The results reported today may have important applications in adoptive immunotherapy and possibly beyond. With the specific knowledge of the geometric parameters underlying T-cell receptor triggering, researchers could improve some therapies by, for example, designing new chimeric antigen receptors (that are the basis for CAR T-cell therapy) with specific geometric features that optimize therapeutic outcomes. Nanofabricated surfaces like the ones used in this work might also be used to improve both T-cell expansion and activation outside the body, possibly increasing the efficiency of this type of immunotherapy and shortening the treatment time.
“This work is really clever,” says Carl S. June, a professor of immunotherapy at the Perelman School of Medicine, University of Pennsylvania, and a pioneer of adoptive T-cell transfer therapy, who was not involved with the study. “The direct evidence for a non-linear role played in and out of the plane of the membrane in TCR (T-cell receptor) triggering is quite novel and has implications on the design of CAR T cells. This approach might guide the development of CARs that would have better discrimination between tumor cells and normal cells that have lower densities of target.”
Sheetz adds, "This technology can have a much larger role in addressing the general issue of how the spacing between cells as well as between cells and substrates can affect signaling processes.”
“Beyond our focus on immunotherapy,” Wind notes, “this work shows how the power of transistor fabrication technology can be applied to problems in biomedicine. Following this path promises to lead to more exciting developments in the future.”
About the Study
The study is titled “Full control of ligand positioning reveals spatial thresholds for T cell receptor triggering.”

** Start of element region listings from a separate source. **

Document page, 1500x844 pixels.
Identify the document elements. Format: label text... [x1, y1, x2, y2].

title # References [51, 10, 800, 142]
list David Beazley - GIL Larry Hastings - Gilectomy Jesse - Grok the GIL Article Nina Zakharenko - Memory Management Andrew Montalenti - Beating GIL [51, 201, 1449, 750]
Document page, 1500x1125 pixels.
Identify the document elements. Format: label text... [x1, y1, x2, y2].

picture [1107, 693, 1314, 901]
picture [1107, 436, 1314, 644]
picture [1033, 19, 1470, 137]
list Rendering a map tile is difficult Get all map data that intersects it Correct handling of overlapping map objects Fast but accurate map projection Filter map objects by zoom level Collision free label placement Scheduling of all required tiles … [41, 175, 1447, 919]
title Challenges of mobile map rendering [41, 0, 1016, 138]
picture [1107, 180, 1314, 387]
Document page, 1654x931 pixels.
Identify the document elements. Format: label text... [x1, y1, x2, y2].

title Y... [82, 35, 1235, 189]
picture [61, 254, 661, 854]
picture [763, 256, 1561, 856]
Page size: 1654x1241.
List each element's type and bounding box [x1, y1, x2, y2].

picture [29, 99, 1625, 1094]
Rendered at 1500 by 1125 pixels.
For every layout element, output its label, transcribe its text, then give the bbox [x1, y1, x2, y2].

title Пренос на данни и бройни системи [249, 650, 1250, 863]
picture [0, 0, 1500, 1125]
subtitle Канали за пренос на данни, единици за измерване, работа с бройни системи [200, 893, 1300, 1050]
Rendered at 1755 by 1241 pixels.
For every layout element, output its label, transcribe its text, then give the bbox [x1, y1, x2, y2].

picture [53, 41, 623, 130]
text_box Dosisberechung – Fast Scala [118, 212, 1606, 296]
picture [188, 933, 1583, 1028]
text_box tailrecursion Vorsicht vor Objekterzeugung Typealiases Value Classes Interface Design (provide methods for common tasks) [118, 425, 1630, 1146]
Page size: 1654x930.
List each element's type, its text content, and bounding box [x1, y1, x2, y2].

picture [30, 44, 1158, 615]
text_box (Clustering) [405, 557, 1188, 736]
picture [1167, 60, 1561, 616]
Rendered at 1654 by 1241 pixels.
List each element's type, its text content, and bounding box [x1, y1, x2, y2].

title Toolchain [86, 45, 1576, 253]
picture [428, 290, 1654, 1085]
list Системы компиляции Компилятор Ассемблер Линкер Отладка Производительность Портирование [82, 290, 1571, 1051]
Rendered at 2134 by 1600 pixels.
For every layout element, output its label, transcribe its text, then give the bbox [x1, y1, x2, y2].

Authors are: Haogang Cai and Shalom J. Wind (Columbia Engineering); Michael P. Sheetz (Columbia Engineering and Columbia Arts & Sciences); David Depoil, Viveka Mayya, and Michael L. Dustin (University of Oxford); and James Muller (New York University School of Medicine).
This work was supported primarily by the National Science Foundation (grant #CMMI-1300590, by the National Institutes of Health Common Fund Nanomedicine program (grant PN2 EY016586), additional NIH grants (R37AI043542 and P01A1080192), and Wellcome Trust and Kennedy Trust for Rheumatology Research (PRF 100262Z/12/Z). The Columbia Nano Initiative provided critical cleanroom and processing facilities.